El coche avanzaba lento por el camino de tierra que atravesaba los viñedos. A ambos lados, las vides parecían extenderse hasta donde alcanzaba la vista, un mar ordenado de verdes y ocres que olía a promesas y secretos enterrados.
Martina, mi hermana menor, apretó mi mano con una mezcla de ilusión y nerviosismo. Ella, con sus sueños intactos; yo, con los míos ya bien empaquetados en cajas de cinismo y ambición.
-¿Sabes? -susurró, con esa voz que todavía creía que lo bueno siempre llega-. Este lugar es increíble. Todo parece sacado de una película.
Sonreí, sintiéndome triunfadora, aunque mi boca no quiso delatar lo que sentía. Lujo, sí. Pero también jaula. Esa finca no era un castillo de cuentos de hadas, sino una trampa disfrazada de elegancia y muy pronto yo estaría al mando.
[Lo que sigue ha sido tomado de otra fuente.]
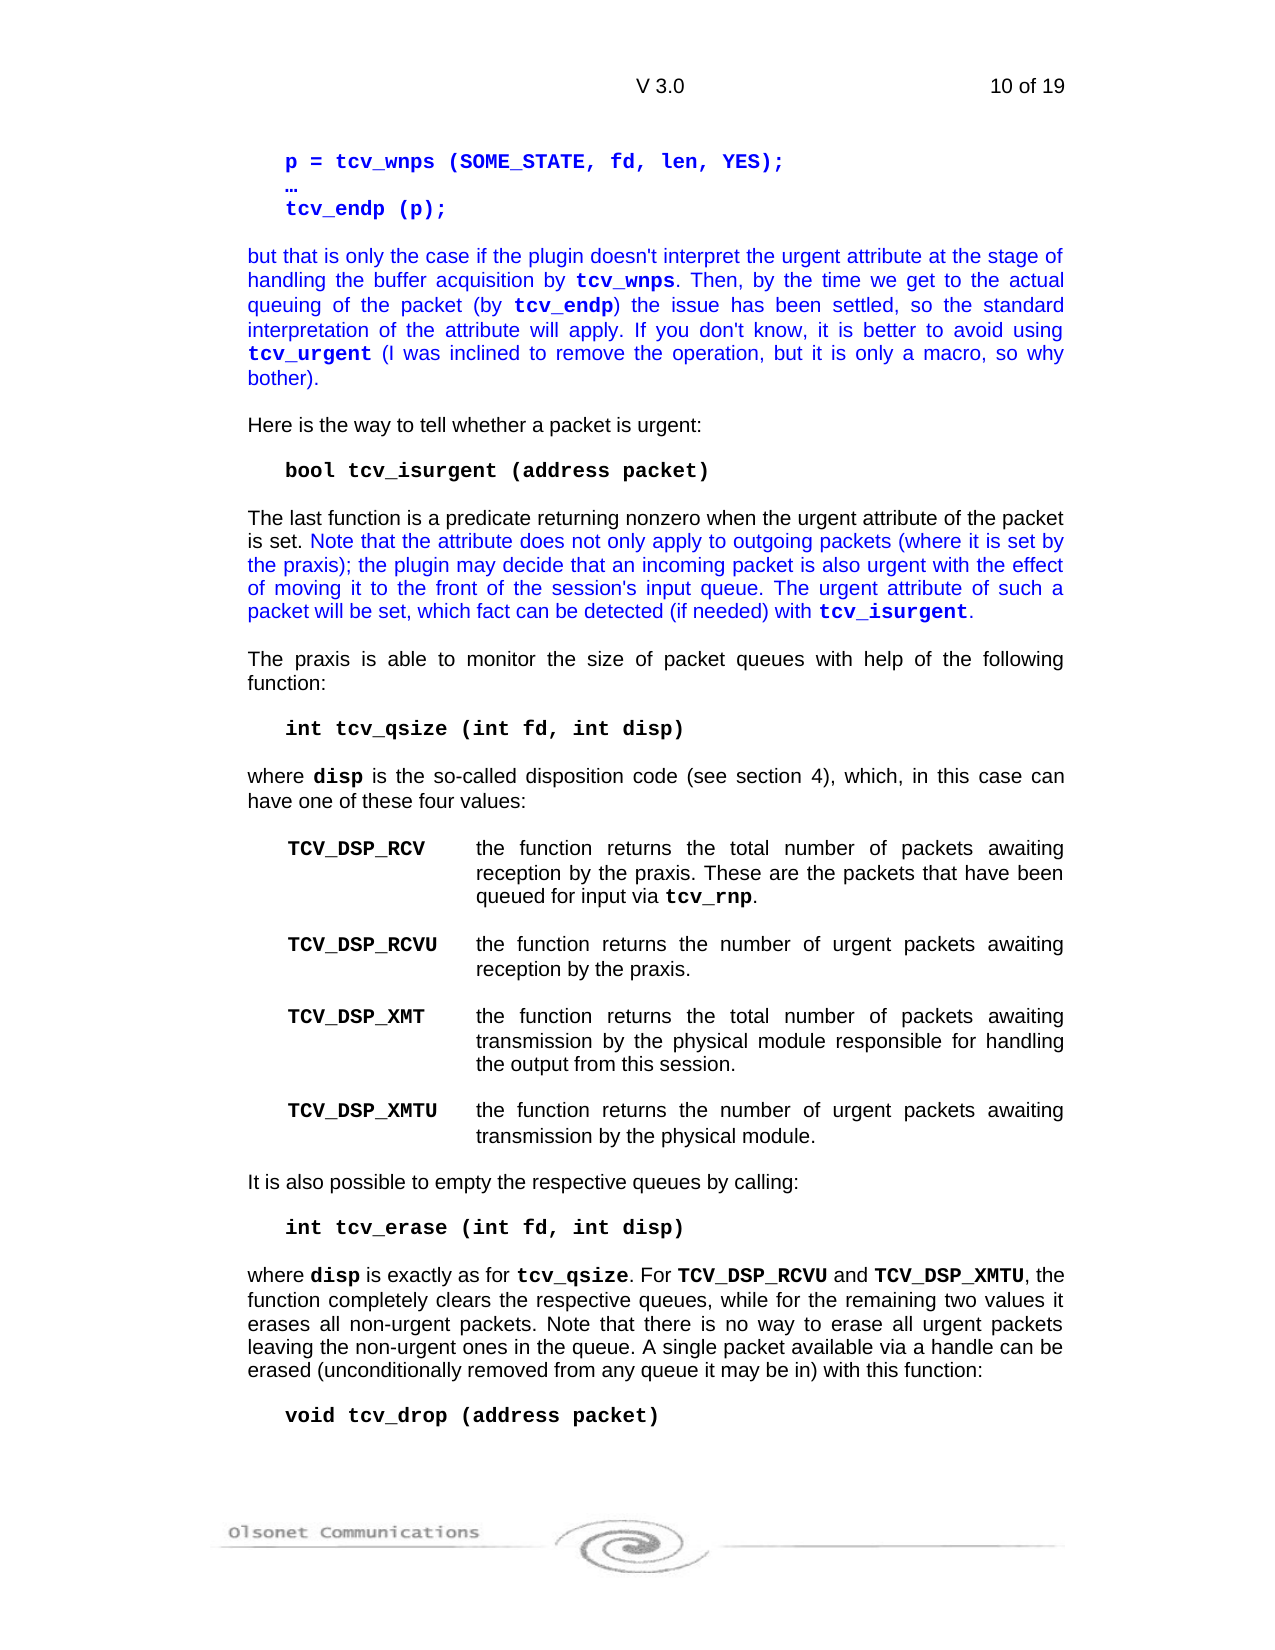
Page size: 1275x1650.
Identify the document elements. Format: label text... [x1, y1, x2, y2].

text tcv_endp (p); [285, 198, 1065, 222]
text TCV_DSP_RCVU the function returns the number of urgent packets awaiting reception by the praxis. [287, 933, 1065, 981]
text Here is the way to tell whether a packet is urgent: [247, 413, 1065, 437]
text int tcv_qsize (int fd, int disp) [285, 718, 1065, 741]
text The praxis is able to monitor the size of packet queues with help of the following function: [247, 648, 1065, 694]
text TCV_DSP_RCV the function returns the total number of packets awaiting reception by the praxis. These are the packets that have been queued for input via tcv_rnp. [287, 836, 1065, 909]
text where disp is the so-called disposition code (see section 4), which, in this case can have one of these four values: [247, 764, 1065, 813]
text but that is only the case if the plugin doesn't interpret the urgent attribute at the stage of handling the buffer acquisition by tcv_wnps. Then, by the time we get to the actual queuing of the packet (by tcv_endp) the issue has been settled, so the standard interpretation of the attribute will apply. If you don't know, it is better to avoid using tcv_urgent (I was inclined to remove the operation, but it is only a macro, so why bother). [247, 245, 1065, 390]
picture [210, 1504, 1065, 1596]
text void tcv_drop (address packet) [285, 1405, 1065, 1429]
text It is also possible to empty the respective queues by calling: [247, 1171, 1065, 1194]
text p = tcv_wnps (SOME_STATE, fd, len, YES); [285, 151, 1065, 174]
text TCV_DSP_XMTU the function returns the number of urgent packets awaiting transmission by the physical module. [287, 1099, 1065, 1147]
text bool tcv_isurgent (address packet) [285, 460, 1065, 483]
text TCV_DSP_XMT the function returns the total number of packets awaiting transmission by the physical module responsible for handling the output from this session. [287, 1004, 1065, 1076]
text … [285, 174, 1065, 198]
text int tcv_erase (int fd, int disp) [285, 1217, 1065, 1241]
text where disp is exactly as for tcv_qsize. For TCV_DSP_RCVU and TCV_DSP_XMTU, the function completely clears the respective queues, while for the remaining two values it erases all non-urgent packets. Note that there is no way to erase all urgent packets leaving the non-urgent ones in the queue. A single packet available via a handle can be erased (unconditionally removed from any queue it may be in) with this function: [247, 1264, 1065, 1382]
text The last function is a predicate returning nonzero when the urgent attribute of the packet is set. Note that the attribute does not only apply to outgoing packets (where it is set by the praxis); the plugin may decide that an incoming packet is also urgent with the effect of moving it to the front of the session's input queue. The urgent attribute of such a packet will be set, which fact can be detected (if needed) with tcv_isurgent. [247, 507, 1065, 625]
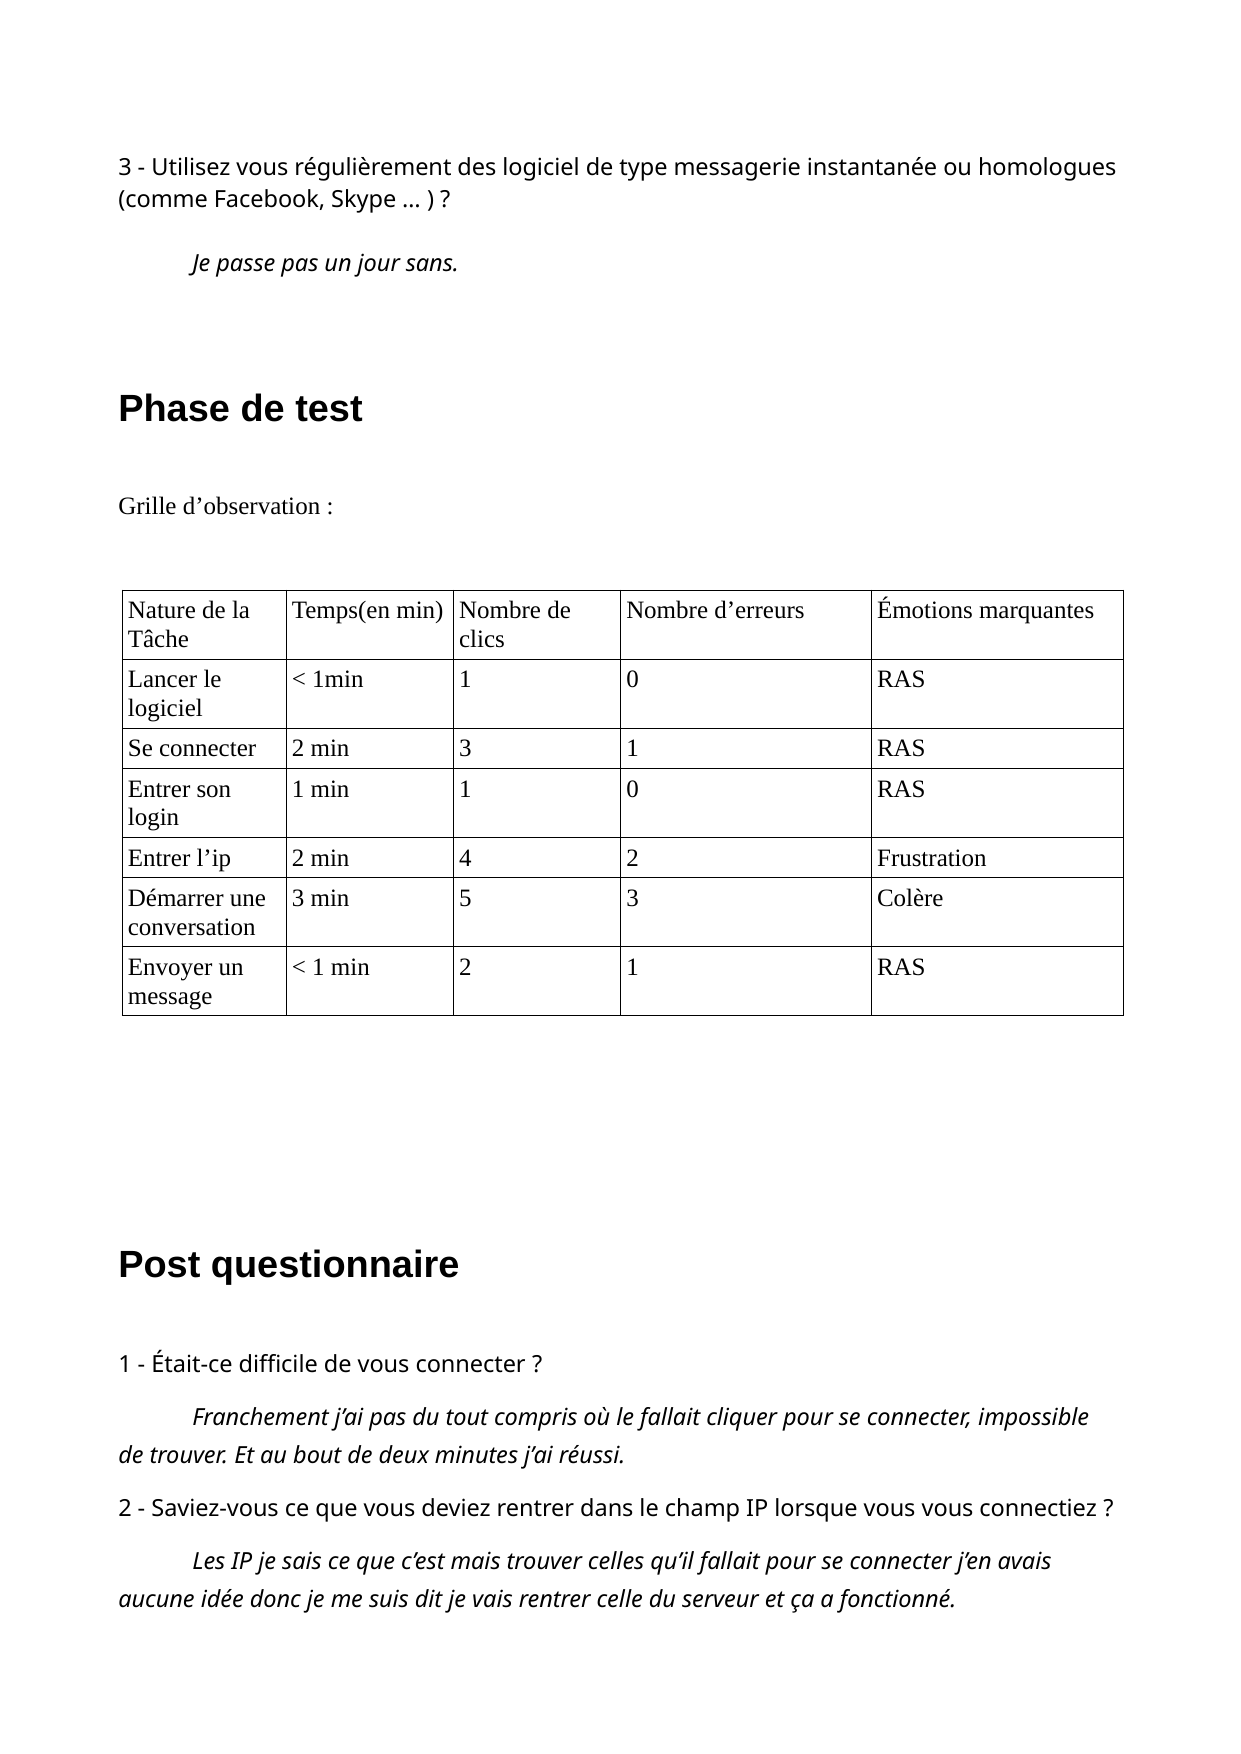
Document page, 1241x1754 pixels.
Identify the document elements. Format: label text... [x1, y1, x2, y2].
-Hermosa prisión -le dije con sarcasmo-. Dos meses aquí, Martina. Dos meses para conocer a la familia, antes de la boda.
Ella me miró, confundida.
-¿Por qué?
-Porque para mí esto no es conocer a la familia. Estoy aquí para ganar terreno y disfrutar de todo lo que algún día será mío. El anillo, la fortuna, el apellido. No me importa si Marco me gusta o no.
Martina tragó saliva y desvió la mirada hacia el paisaje que parecía eterno.
La finca Leone era un monumento al control. Cada piedra, cada rama podada de las vides, cada cortina de terciopelo en los ventanales, estaba ahí para recordar quién mandaba y quién obedecía. Yo estaba a punto de convertirme en un engranaje más.
Al llegar a la enorme puerta de hierro forjado, una mujer de expresión impasible nos recibió. Su uniforme impecable y sus ojos fríos no ocultaban un juicio que nadie, al igual que ella, se molestaba en disimular.
-Bienvenidas a casa, señoritas -dijo con una voz que intentaba ser amable, pero que se quedaba en lo apenas cortés.
Mientras me acomodaba en la habitación que me asignaron, noté que Martina no podía dejar de observar cada detalle: los muebles antiguos, la alfombra que amortiguaba el sonido de nuestros pasos, los candelabros colgando con luces tenues que iluminaban con un aura casi espectral.
Apenas salimos al comedor, la familia ya estaba reunida. No era un grupo muy numeroso, pero sí suficiente para sentirse observado.
Marco estaba ahí, perfectamente vestido, con una sonrisa contenida que no llegaba a sus ojos. Al verme, me saludó con un ligero movimiento de cabeza, sin acercarse demasiado.
La tensión entre nosotros era casi palpable, aunque la mayoría de los presentes parecían no notarla o preferían fingir que todo era normal.
Entre susurros y miradas cruzadas, la conversación giraba en torno a los preparativos de la boda, el menú, el vestido y las horas que faltaban para el ensayo general.
Pero yo no podía dejar de observar. No a ellos, sino a mí misma en ese reflejo roto de lo que quería ser. Clara, la mujer que aceptaba casarse con un hombre que apenas conocía, no por amor, sino por una promesa de estabilidad y poder.
De repente, un hombre alto y silencioso entró en la sala. Sus pasos eran firmes, su porte imponente. Era Nicolo, el hermano mayor de Marco. Su mirada cruzó la habitación y se detuvo en mí como si pesara cada una de mis palabras no pronunciadas.
No habló, no sonrió, solo asintió con una gravedad que me heló la sangre.